Actor known for Colditz and Tinker, Tailor, Soldier, Spy

Born: October 19, 1925;

Died: July 27, 2018

BERNARD Hepton, who has died aged 92, seemed ubiquitous on British television in the 1970s, lending his perpetually worried features to a series of memorable characters in prestigious dramas, from archbishop Thomas Cranmer in The Six Wives of Henry VIII and Elizabeth R at the start of the 1970s to the urbane, but nervous spymaster Toby Esterhase in Tinker, Tailor, Soldier, Spy at the end of the decade.

Hepton was rarely the principal star - playing second fiddle to award-winning performances by Glenda Jackson in Elizabeth R, Derek Jacobi in I, Claudius and Alec Guinness in Tinker, Tailor, though Hepton was nominated for a Bafta as Best Actor for his performance as the commandant in the POW drama Colditz (1972-74). And he always enriched a drama with his presence.

It is perhaps a little ironic that two of his comparatively rare starring roles came in sitcoms when he revealed a nice sense of comic timing. In one episode of the fondly remembered comedy The Squirrels (1974-77) he fawns over the man he believes to be his new managing director and is extremely rude to a second man who he thinks is looking for a job.

Having ordered the second man out of his office, Hepton’s face is a joy to watch as his hilarity turns to despair when the first man, who he has provided with whisky and a cigar, reveals he is not in fact the managing director, but rather the company’s new cleaner.

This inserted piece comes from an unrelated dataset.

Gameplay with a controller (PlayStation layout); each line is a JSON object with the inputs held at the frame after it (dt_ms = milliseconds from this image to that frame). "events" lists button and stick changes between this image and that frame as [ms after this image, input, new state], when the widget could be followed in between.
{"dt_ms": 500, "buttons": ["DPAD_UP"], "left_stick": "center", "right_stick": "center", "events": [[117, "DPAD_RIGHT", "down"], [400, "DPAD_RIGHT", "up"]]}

The son of an electrician, he was born Francis Bernard Heptonstall in Bradford in 1925. He was old enough to have been called up during the Second World War, but poor eyesight exempted him from military service. He served as a fire-watcher in Bradford and then trained as an aircraft engineer.

It was during his time as a fire-watcher that Hepton first became interested in theatre. “It was very boring and the lady in charge of us all decided to bring some little one act plays in,” he said in an interview for the British Library Theatre Archive Project in 2006.

“I didn’t even know what a play was. I had been to the theatre once, and that was when I was very tiny, to see a pantomime. And we started reading these plays, and as we read them, so doors began to open for me and a sort of magic land was there behind the doors, and I became fascinated by it, absolutely fascinated.”

Hepton went to drama school in Bradford and spent several years with repertory companies in York and Birmingham, as an actor and latterly director. He developed a solid reputation as a fight director and was recruited by the Old Vic to arrange fight scenes with a young Richard Burton in Hamlet in 1953.

He had a brief, unhappy stint as director of Liverpool Playhouse, before joining BBC 2 as a producer and occasional director when it began in 1964.

Within a few years his focus had switched to acting, this time on television. He was Wemmick in the BBC’s 1967 adaptation of Great Expectations and the Reverend Mr Farebrother, the cardsharp vicar, in Middlemarch the following year.

A string of supporting roles made Hepton a very familiar face on British screens in a very short time and the role of Thomas Cranmer, the Archbishop of Canterbury, was to prove a particular landmark in his career. He played Cranmer in The Six Wives of Henry VIII in 1970 and again in Elizabeth R in 1971.

He and Keith Michell, who played Henry, reprised their roles once more in a film version of Henry’s story, Henry VIII and his Six Wives, in 1972, though other characters were recast with starrier names.

This was the start of a golden period that included 23 episodes as the commandant in Colditz, the sitcom Sadie, It’s Cold Outside (1974-75), the role of Pallas in I, Claudius (1976) and the café owner and Belgian Resistance operative Albert Foiret in 43 episodes of Secret Army (1977-79), which got a bit silly and inspired ‘Allo, ‘Allo (1982-92), which was only slightly sillier.

Tinker, Tailor, Soldier, Spy (1979) was not at all silly, but deadly earnest and quite chilling in its story of George Smiley (Guinness), a spy who is brought in from the cold to track down a mole. Hepton was Toby Esterhase, “Poor Man”, a Hungarian-born anglophile and one of the small group of at the top of “the circus” who are under suspicion.

The success of Tinker, Tailor owed much to Guinness, but also to the ensemble of excellent character actors around him. Esterhase was not the mole, enabling Hepton to dust off the character again in Smiley’s People (1982), when his accent appeared to have become much more East European.

While the 1970s marked the highpoint of Hepton’s career, he continued appearing in prestigious drama series, playing Inspector Goole in An Inspector Calls, a 1982 BBC adaptation of the play by JB Priestley, who, according to Hepton, was born and grew up on the same Bradford street as he did, many years earlier.

Hepton also appeared in BBC adaptations of Mansfield Park (1983) and Bleak House (1985), playing Krook, the rag merchant who is victim of a famous literary case of spontaneous combustion. Other later work includes The Woman in Black (1989), The Old Devils (1992) and Emma (1996), one of his last credits. He was twice married and twice widowed and did not have children.